There are several things that stick in my memory. First, I loved the physical setting of Pittsburgh. I also remember the first-year resident emergency room experience as being a grueling trial by fire. Through the three years of residency there was tremendous pathology in both the resident and private practice clinics and excellent attendings from whom to learn and receive mentoring. The Chief of the Glaucoma Service, Dr. Vic Jocson, was a mentor to myself and two of my fellow residents, Mike Savitt and Dan O’Connor, who also did glaucoma fellowships. This was also the time when I discovered my primary research interest, thanks to encountering Harry Quigley and his scanning electron microscopic images of the lamina cribrosa at an Armed Forces Institute of Pathology course that the Department sponsored. Inspired by the beauty of the connective tissue architecture of the optic nerve head, I began to recognize that my architecture training had prepared me to think about the optic nerve head and glaucoma within a biomechanical framework and that collaborations with biomechanical engineers would eventually be required.

Career:

During my glaucoma fellowship, I learned the non-human primate (NHP) experimental glaucoma model from Harry and spent time in Don Zack’s lab. In 1993 I was recruited to LSU by Herb Kaufman, who took a chance on my ideas by providing a startup package for my research. I collaborated with Rich Hart, PhD, who was then Chairman of the Biomechanical Engineering Department at Tulane. He provided four excellent PhD students, Anthony Bellezza Crawford Downs, Michael Girard, and Hongli Yang, who each were instrumental to my laboratory’s early success. By 1998, we were NIH R01 funded, and by the early 2000s, our biomechanical concepts were beginning to have an impact. In 2005, an ongoing collaboration with Jack Cioffi at the Devers Eye Institute led him to recruit my entire research group to Portland, which led to a difficult transition following Hurricane Katrina.

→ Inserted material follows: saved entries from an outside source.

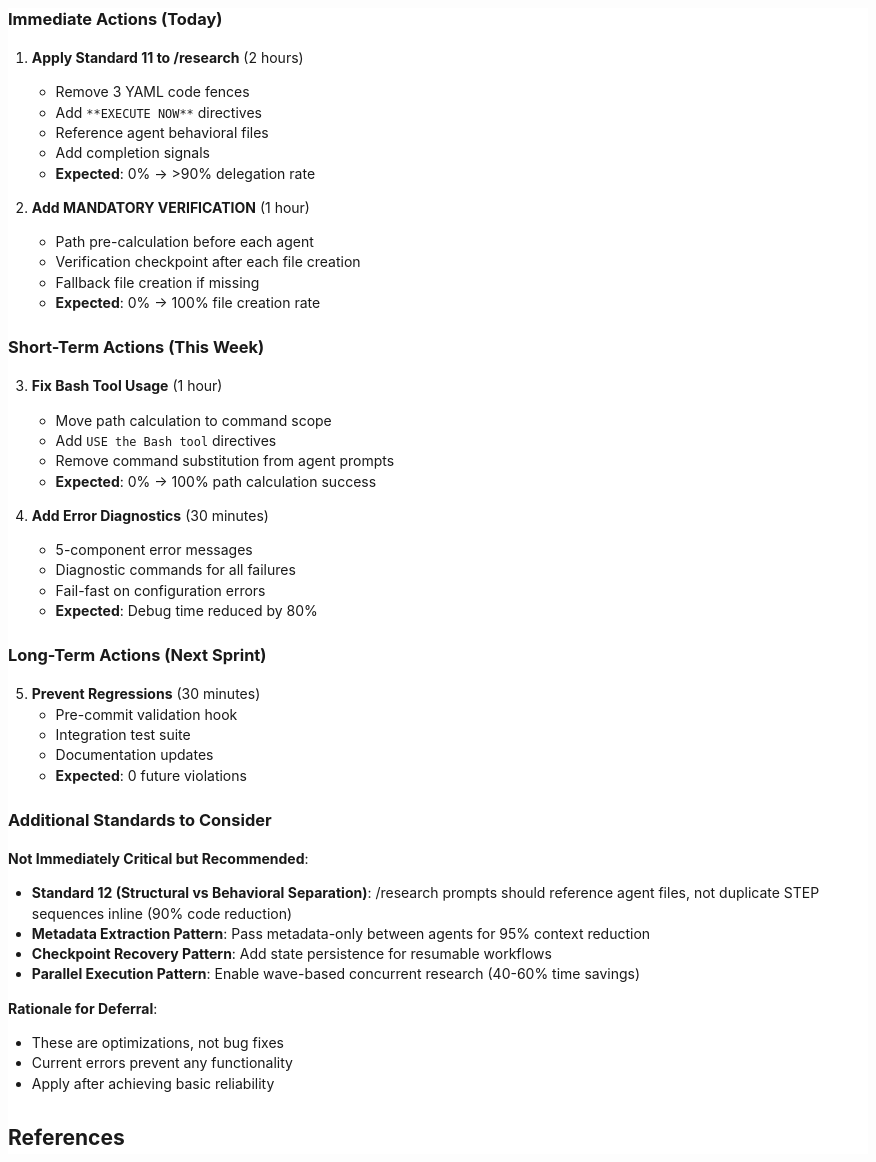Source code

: ### Immediate Actions (Today)

1. **Apply Standard 11 to /research** (2 hours)
   - Remove 3 YAML code fences
   - Add `**EXECUTE NOW**` directives
   - Reference agent behavioral files
   - Add completion signals
   - **Expected**: 0% → >90% delegation rate

2. **Add MANDATORY VERIFICATION** (1 hour)
   - Path pre-calculation before each agent
   - Verification checkpoint after each file creation
   - Fallback file creation if missing
   - **Expected**: 0% → 100% file creation rate

### Short-Term Actions (This Week)

3. **Fix Bash Tool Usage** (1 hour)
   - Move path calculation to command scope
   - Add `USE the Bash tool` directives
   - Remove command substitution from agent prompts
   - **Expected**: 0% → 100% path calculation success

4. **Add Error Diagnostics** (30 minutes)
   - 5-component error messages
   - Diagnostic commands for all failures
   - Fail-fast on configuration errors
   - **Expected**: Debug time reduced by 80%

### Long-Term Actions (Next Sprint)

5. **Prevent Regressions** (30 minutes)
   - Pre-commit validation hook
   - Integration test suite
   - Documentation updates
   - **Expected**: 0 future violations

### Additional Standards to Consider

**Not Immediately Critical but Recommended**:

- **Standard 12 (Structural vs Behavioral Separation)**: /research prompts should reference agent files, not duplicate STEP sequences inline (90% code reduction)
- **Metadata Extraction Pattern**: Pass metadata-only between agents for 95% context reduction
- **Checkpoint Recovery Pattern**: Add state persistence for resumable workflows
- **Parallel Execution Pattern**: Enable wave-based concurrent research (40-60% time savings)

**Rationale for Deferral**:
- These are optimizations, not bug fixes
- Current errors prevent any functionality
- Apply after achieving basic reliability

## References

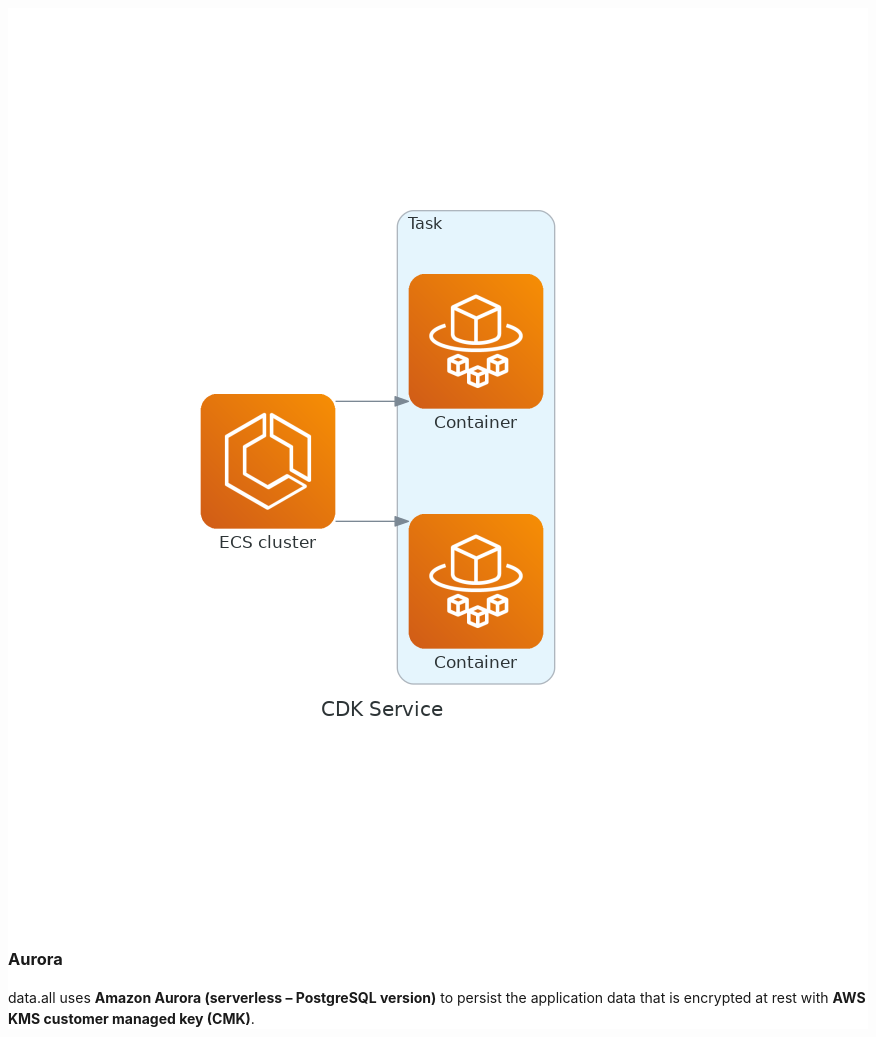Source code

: ![Screenshot](assets/fargate.png#zoom#shadow)

### **Aurora**
data.all uses **Amazon Aurora (serverless – PostgreSQL version)** to persist the application data
that is encrypted at rest with **AWS KMS customer managed key (CMK)**.
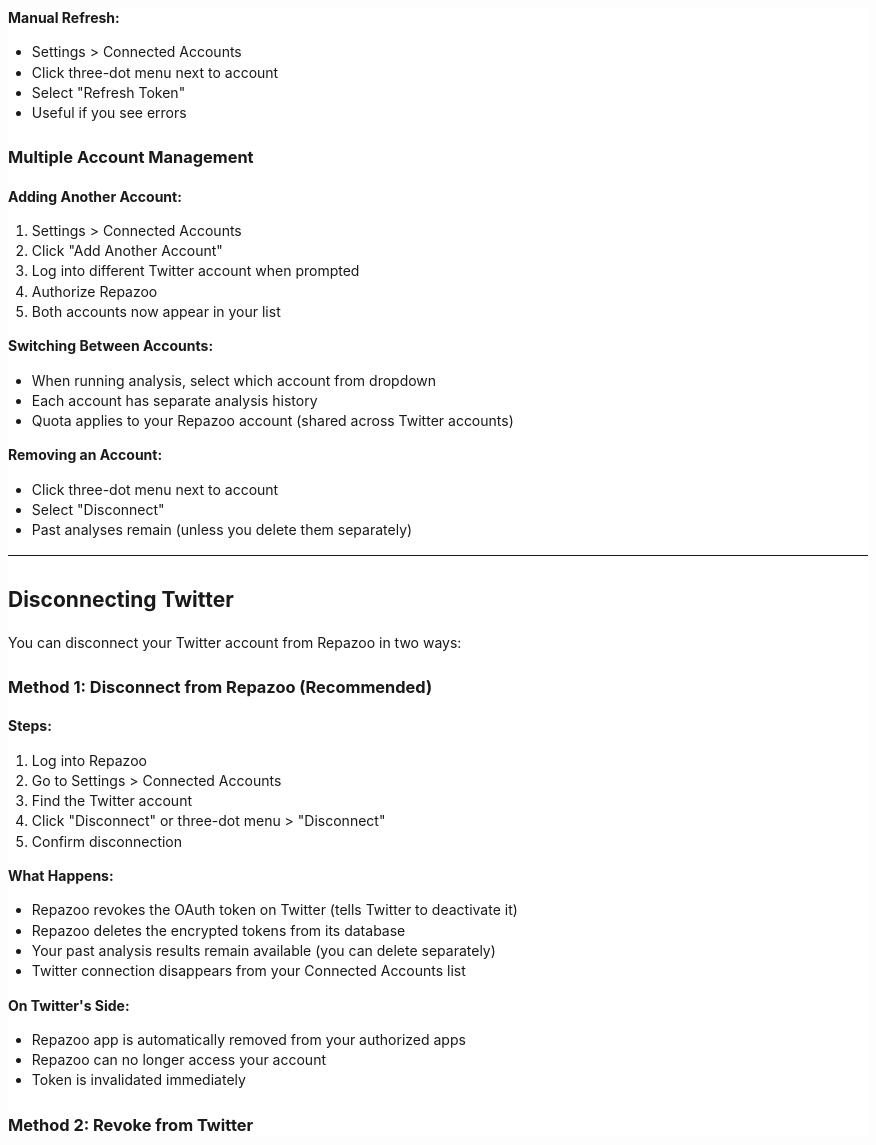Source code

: **Manual Refresh:**
- Settings > Connected Accounts
- Click three-dot menu next to account
- Select "Refresh Token"
- Useful if you see errors

### Multiple Account Management

**Adding Another Account:**
1. Settings > Connected Accounts
2. Click "Add Another Account"
3. Log into different Twitter account when prompted
4. Authorize Repazoo
5. Both accounts now appear in your list

**Switching Between Accounts:**
- When running analysis, select which account from dropdown
- Each account has separate analysis history
- Quota applies to your Repazoo account (shared across Twitter accounts)

**Removing an Account:**
- Click three-dot menu next to account
- Select "Disconnect"
- Past analyses remain (unless you delete them separately)

---

## Disconnecting Twitter

You can disconnect your Twitter account from Repazoo in two ways:

### Method 1: Disconnect from Repazoo (Recommended)

**Steps:**
1. Log into Repazoo
2. Go to Settings > Connected Accounts
3. Find the Twitter account
4. Click "Disconnect" or three-dot menu > "Disconnect"
5. Confirm disconnection

**What Happens:**
- Repazoo revokes the OAuth token on Twitter (tells Twitter to deactivate it)
- Repazoo deletes the encrypted tokens from its database
- Your past analysis results remain available (you can delete separately)
- Twitter connection disappears from your Connected Accounts list

**On Twitter's Side:**
- Repazoo app is automatically removed from your authorized apps
- Repazoo can no longer access your account
- Token is invalidated immediately

### Method 2: Revoke from Twitter
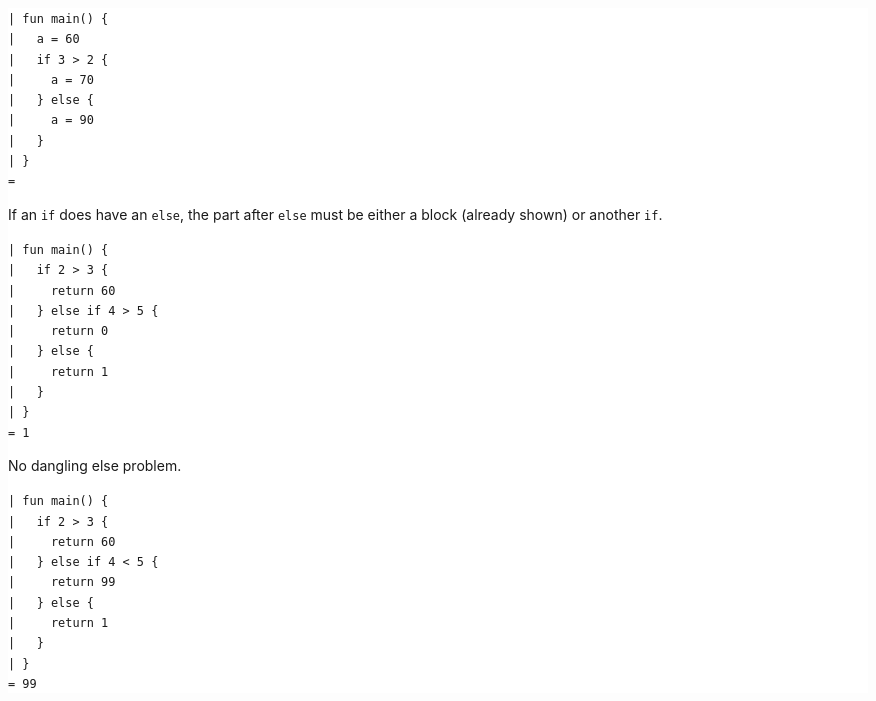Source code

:     | fun main() {
    |   a = 60
    |   if 3 > 2 {
    |     a = 70
    |   } else {
    |     a = 90
    |   }
    | }
    = 

If an `if` does have an `else`, the part after `else` must be either a block
(already shown) or another `if`.

    | fun main() {
    |   if 2 > 3 {
    |     return 60
    |   } else if 4 > 5 {
    |     return 0
    |   } else {
    |     return 1
    |   }
    | }
    = 1

No dangling else problem.

    | fun main() {
    |   if 2 > 3 {
    |     return 60
    |   } else if 4 < 5 {
    |     return 99
    |   } else {
    |     return 1
    |   }
    | }
    = 99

I feel fortunate that for the past 24 years, my lab has been funded by the NIH to study the effects of aging and experimental glaucoma on the NHP optic nerve head. We have also been able to extend our work in NHPs by using Optical Coherence Tomography (OCT) to clinically characterize the human optic nerve head tissues. In these regards, my laboratory has maintained a longstanding research relationship with Heidelberg Engineering. I have also had the honor of serving as the Glaucoma Section Trustee and President of the Association for Research in Vision and Ophthalmology (ARVO). I retired from clinical practice last year and will retire from my lab in 2023 when my current NIH funding ends.

How have you been involved with the Department of Ophthalmology since your graduation?

I have followed the tremendous growth of the Department through visits to give lectures. I have also had many interactions with Dr. Ian Sigal, who has built a truly outstanding research program in ocular biomechanics within the Department.